--- start of Dataset ---
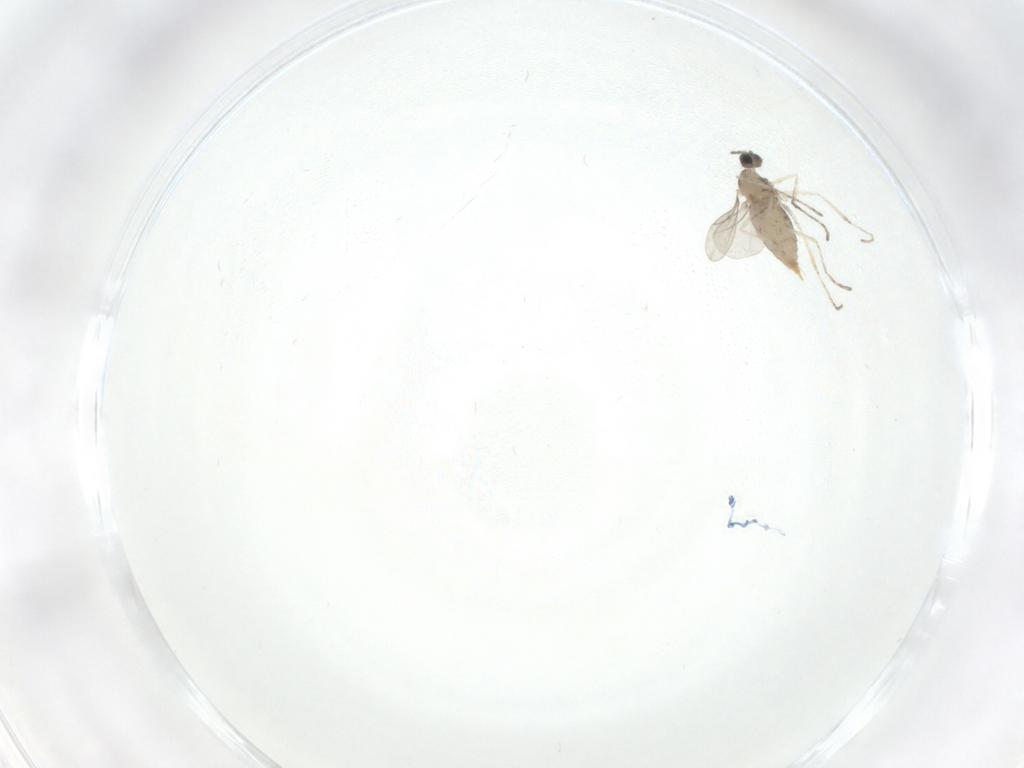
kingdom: Animalia
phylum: Arthropoda
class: Insecta
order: Diptera
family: Cecidomyiidae
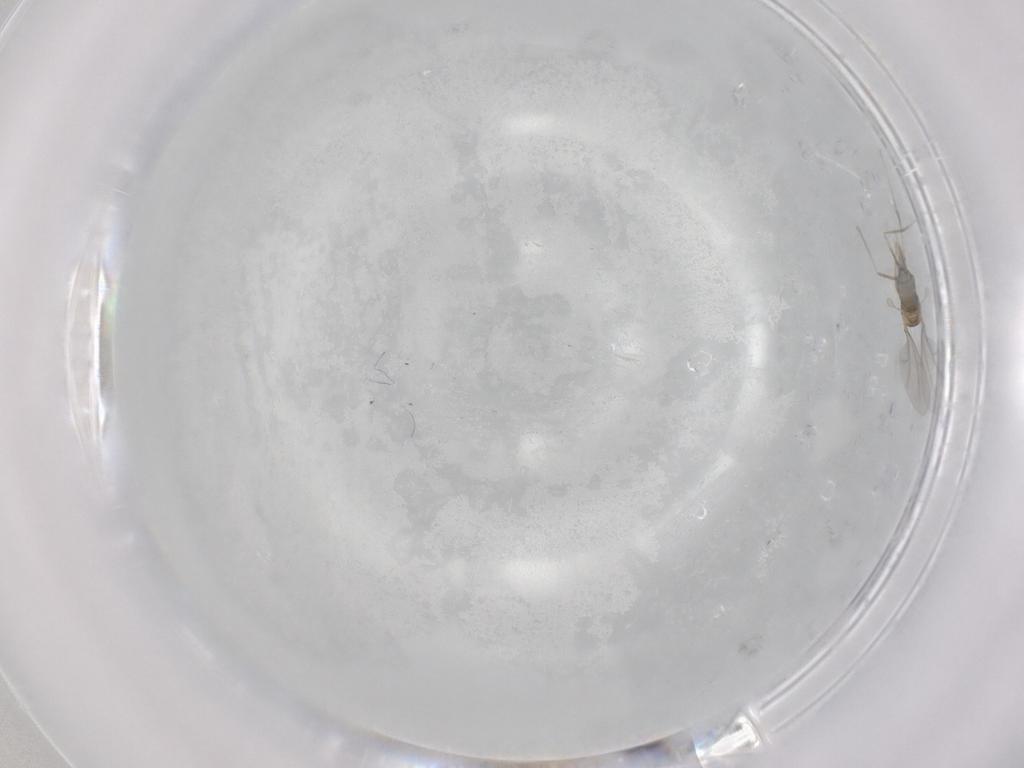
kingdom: Animalia
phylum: Arthropoda
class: Insecta
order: Diptera
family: Cecidomyiidae
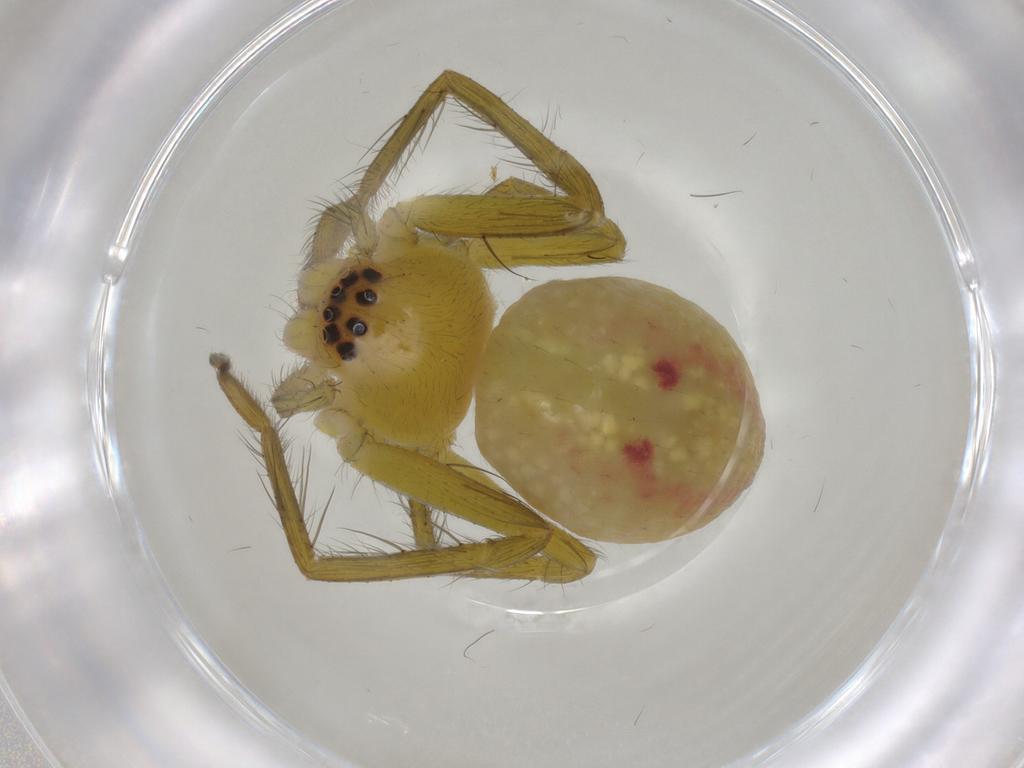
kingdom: Animalia
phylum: Arthropoda
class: Arachnida
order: Araneae
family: Sparassidae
--- end of Dataset ---
*What the task requires*. Copy out every line of taxonomic classification in the material above word for word, omitting the pictures.

*Reply to the task*.
kingdom: Animalia
phylum: Arthropoda
class: Insecta
order: Diptera
family: Cecidomyiidae
kingdom: Animalia
phylum: Arthropoda
class: Insecta
order: Diptera
family: Cecidomyiidae
kingdom: Animalia
phylum: Arthropoda
class: Arachnida
order: Araneae
family: Sparassidae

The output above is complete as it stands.